APEC Business Summit Launched in Russia

September 5, 2002 - 0:0
VLADIVOSTOK, Russia -- Russia's first investment summit of the Asia Pacific Economic Cooperation forum was launched in the Far-Eastern port of Vladivostok today.

The four-day summit, to feature some 50 reports by experts from Russia, Japan, China and the United States among others, had the struggling region's Governor Sergei Darkin hoping for some $200 million worth of contracts to be signed by the summit's conclusion, AFP reported.

"We think it a high honor that Russia's first APEC summit would be held in Primorye, and this choice shows that our region is considered a center of economic development for the entire Far East," Darkin said.

Billed as a showcase for business opportunities in Russia's Far East region, President Vladimir Putin offered to provide the venue for the annual conference when he attended an APEC summit in Brunei in 2000.

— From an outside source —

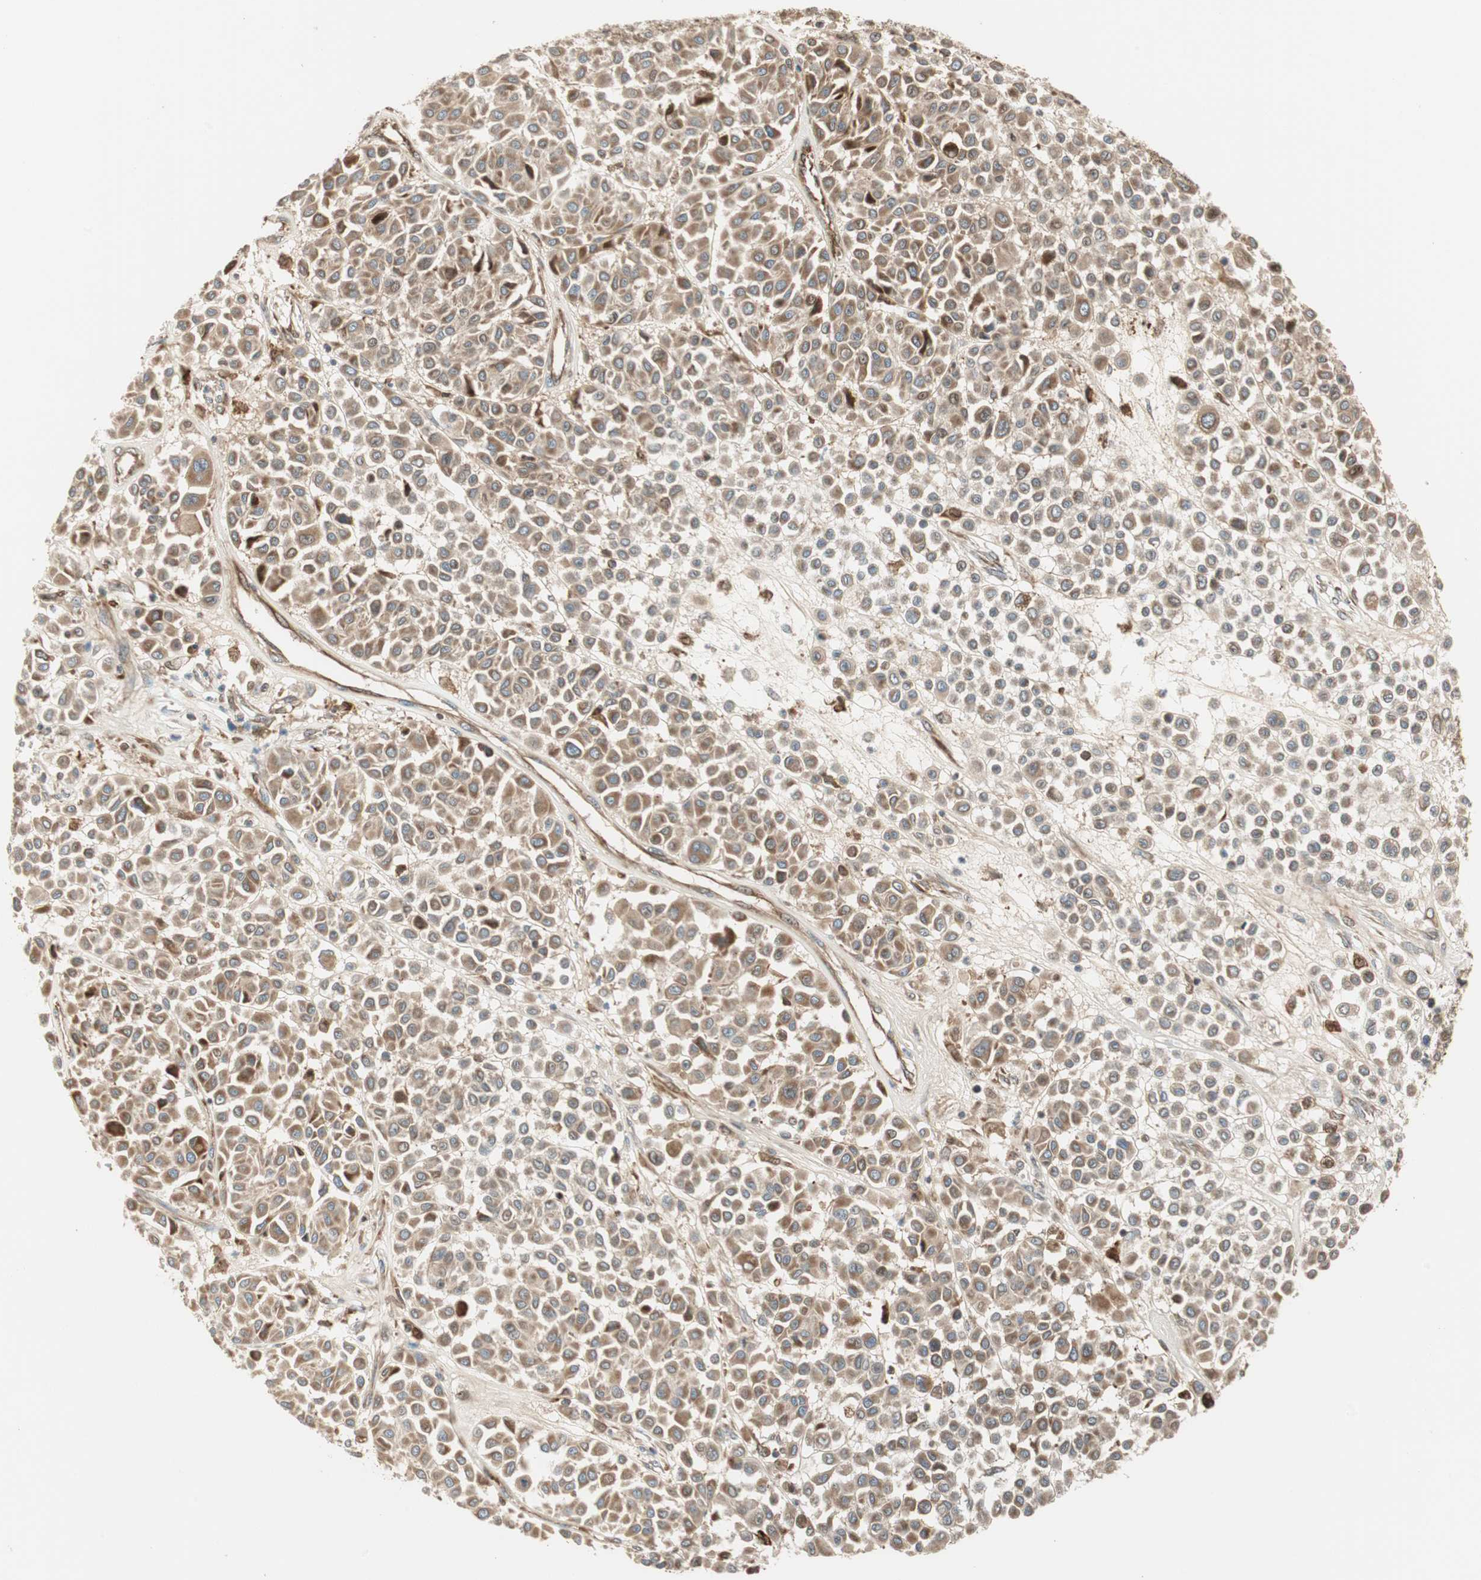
{"staining": {"intensity": "moderate", "quantity": ">75%", "location": "cytoplasmic/membranous"}, "tissue": "melanoma", "cell_type": "Tumor cells", "image_type": "cancer", "snomed": [{"axis": "morphology", "description": "Malignant melanoma, Metastatic site"}, {"axis": "topography", "description": "Soft tissue"}], "caption": "Protein staining by IHC exhibits moderate cytoplasmic/membranous positivity in approximately >75% of tumor cells in malignant melanoma (metastatic site). (IHC, brightfield microscopy, high magnification).", "gene": "CTTNBP2NL", "patient": {"sex": "male", "age": 41}}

However, the summit's opening was fraught with disappointment as only 12 of the 21 Pacific rim nations that belong to APEC have sent delegations to the port city of Vladivostok, with neighboring China, South Korea and Japan alone in displaying any significant interest.

Hopes for hefty contracts may also be dashed as no well-known foreign companies are participating and of the 4,000 officials and businessmen expected to attend, only 1,000 delegates have signed up, mostly local bureaucrats and entrepreneurs from the Russian Far East and Siberia.

APEC groups 21 Pacific rim nations: Australia, Brunei, Canada, Chile, China, Hong Kong, Indonesia, Japan, Malaysia, Mexico, New Zealand, Papua New Guinea, Peru, the Philippines, Russia, Singapore, South Korea, Taiwan, Thailand, the United States and Vietnam.